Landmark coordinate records
________

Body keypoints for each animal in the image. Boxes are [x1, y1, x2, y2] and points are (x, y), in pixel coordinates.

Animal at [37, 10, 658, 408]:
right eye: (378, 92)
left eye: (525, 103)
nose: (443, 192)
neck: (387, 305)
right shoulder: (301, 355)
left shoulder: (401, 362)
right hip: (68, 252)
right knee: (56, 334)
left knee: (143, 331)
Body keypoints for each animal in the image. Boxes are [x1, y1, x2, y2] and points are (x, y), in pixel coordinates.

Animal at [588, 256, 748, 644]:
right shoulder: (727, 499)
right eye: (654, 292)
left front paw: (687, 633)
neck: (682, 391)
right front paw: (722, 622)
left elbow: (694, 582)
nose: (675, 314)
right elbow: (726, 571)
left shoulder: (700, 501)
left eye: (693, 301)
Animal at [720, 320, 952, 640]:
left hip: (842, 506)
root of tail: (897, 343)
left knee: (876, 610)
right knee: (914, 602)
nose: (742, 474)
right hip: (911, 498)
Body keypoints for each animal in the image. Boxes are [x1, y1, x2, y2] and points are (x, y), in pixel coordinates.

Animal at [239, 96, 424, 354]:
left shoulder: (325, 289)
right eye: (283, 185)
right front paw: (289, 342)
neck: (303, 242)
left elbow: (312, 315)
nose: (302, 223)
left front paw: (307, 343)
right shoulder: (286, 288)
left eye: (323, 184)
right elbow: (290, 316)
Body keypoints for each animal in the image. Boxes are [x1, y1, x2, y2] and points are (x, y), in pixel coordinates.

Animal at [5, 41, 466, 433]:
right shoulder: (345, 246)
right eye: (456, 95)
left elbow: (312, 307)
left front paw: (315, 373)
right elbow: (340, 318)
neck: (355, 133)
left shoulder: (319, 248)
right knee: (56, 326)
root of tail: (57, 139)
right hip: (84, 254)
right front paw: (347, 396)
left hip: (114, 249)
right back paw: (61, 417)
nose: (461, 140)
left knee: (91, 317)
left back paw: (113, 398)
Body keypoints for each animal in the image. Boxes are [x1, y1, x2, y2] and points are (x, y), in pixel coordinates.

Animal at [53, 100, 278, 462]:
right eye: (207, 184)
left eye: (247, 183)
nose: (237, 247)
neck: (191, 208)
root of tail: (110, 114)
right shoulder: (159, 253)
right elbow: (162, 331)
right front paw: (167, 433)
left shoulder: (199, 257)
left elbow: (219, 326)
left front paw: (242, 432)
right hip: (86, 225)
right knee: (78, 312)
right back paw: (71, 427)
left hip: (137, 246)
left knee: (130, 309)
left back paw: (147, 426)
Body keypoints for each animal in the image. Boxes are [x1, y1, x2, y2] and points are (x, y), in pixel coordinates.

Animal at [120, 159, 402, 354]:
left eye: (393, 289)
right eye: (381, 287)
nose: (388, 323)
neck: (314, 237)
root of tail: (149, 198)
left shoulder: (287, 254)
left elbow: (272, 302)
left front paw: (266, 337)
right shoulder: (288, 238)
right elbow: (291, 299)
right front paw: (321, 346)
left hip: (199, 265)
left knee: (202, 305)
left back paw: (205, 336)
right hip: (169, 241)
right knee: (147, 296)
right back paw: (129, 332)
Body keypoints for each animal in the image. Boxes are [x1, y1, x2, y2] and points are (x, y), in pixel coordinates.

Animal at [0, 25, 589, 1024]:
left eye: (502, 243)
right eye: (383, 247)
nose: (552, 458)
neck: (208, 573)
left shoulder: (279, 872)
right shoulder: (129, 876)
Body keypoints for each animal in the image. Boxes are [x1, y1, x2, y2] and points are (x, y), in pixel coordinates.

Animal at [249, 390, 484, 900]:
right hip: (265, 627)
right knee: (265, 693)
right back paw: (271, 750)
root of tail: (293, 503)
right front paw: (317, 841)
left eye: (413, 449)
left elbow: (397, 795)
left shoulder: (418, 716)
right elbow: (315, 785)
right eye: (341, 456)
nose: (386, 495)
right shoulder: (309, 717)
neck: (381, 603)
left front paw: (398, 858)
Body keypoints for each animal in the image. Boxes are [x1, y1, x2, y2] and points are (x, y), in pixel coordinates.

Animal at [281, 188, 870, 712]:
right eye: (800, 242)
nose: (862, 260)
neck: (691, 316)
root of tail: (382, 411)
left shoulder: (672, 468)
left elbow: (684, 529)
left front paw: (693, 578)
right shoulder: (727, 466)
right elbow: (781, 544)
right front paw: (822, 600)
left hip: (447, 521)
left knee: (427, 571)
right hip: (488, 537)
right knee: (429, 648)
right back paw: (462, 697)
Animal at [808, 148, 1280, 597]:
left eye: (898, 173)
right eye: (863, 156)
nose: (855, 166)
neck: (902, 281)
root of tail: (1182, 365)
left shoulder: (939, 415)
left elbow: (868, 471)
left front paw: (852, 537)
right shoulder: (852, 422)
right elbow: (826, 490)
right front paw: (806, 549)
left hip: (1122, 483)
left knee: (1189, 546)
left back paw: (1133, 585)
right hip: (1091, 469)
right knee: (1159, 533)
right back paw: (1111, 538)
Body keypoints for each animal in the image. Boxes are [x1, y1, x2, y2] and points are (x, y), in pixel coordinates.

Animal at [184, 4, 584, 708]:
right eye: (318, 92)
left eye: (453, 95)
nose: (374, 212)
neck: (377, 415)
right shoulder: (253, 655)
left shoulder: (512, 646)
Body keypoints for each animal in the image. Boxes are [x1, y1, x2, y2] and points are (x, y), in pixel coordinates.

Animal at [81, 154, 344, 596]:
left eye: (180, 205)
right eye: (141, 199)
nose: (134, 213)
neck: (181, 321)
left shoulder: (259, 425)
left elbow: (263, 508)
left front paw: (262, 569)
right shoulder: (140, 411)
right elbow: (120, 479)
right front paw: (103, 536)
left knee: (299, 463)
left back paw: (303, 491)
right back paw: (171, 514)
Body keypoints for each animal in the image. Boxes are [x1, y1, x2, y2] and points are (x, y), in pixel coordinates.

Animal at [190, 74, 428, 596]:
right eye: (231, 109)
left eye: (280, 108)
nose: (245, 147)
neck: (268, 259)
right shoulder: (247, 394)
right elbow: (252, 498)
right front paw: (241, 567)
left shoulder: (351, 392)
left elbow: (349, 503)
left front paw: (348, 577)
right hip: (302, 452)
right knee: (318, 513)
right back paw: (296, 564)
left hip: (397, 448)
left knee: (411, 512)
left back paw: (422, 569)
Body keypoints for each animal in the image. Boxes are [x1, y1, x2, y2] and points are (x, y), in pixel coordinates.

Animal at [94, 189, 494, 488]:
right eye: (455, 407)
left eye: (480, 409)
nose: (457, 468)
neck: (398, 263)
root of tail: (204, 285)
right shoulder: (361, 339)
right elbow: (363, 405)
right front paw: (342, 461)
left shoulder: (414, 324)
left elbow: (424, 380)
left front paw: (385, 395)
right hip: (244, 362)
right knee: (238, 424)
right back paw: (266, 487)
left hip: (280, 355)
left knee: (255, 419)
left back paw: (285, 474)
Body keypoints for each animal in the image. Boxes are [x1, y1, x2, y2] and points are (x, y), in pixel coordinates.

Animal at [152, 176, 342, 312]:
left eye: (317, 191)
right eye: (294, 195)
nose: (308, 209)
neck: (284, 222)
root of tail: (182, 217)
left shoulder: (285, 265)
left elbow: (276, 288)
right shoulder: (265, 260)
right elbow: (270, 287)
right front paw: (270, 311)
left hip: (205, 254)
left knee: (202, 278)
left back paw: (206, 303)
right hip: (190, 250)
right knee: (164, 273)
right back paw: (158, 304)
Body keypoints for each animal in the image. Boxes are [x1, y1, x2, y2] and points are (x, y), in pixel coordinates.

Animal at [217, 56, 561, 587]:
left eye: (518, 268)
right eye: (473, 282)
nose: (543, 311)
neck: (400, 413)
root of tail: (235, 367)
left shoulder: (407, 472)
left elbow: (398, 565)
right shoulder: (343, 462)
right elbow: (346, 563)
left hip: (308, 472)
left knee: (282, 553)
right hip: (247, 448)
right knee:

________

Look above for the line holding "left shoulder: (401, 362)". Print it and every line after it, exactly, through the line holding "nose: (675, 314)".

• Solved problem:
left shoulder: (401, 362)
right hip: (68, 252)
right knee: (56, 334)
left knee: (143, 331)
Body keypoints for each animal in the image. Boxes are [x1, y1, x2, y2] and points are (x, y), in pixel coordinates.

Animal at [588, 256, 748, 644]:
right shoulder: (727, 499)
right eye: (654, 292)
left front paw: (687, 633)
neck: (682, 391)
right front paw: (722, 622)
left elbow: (694, 582)
nose: (675, 314)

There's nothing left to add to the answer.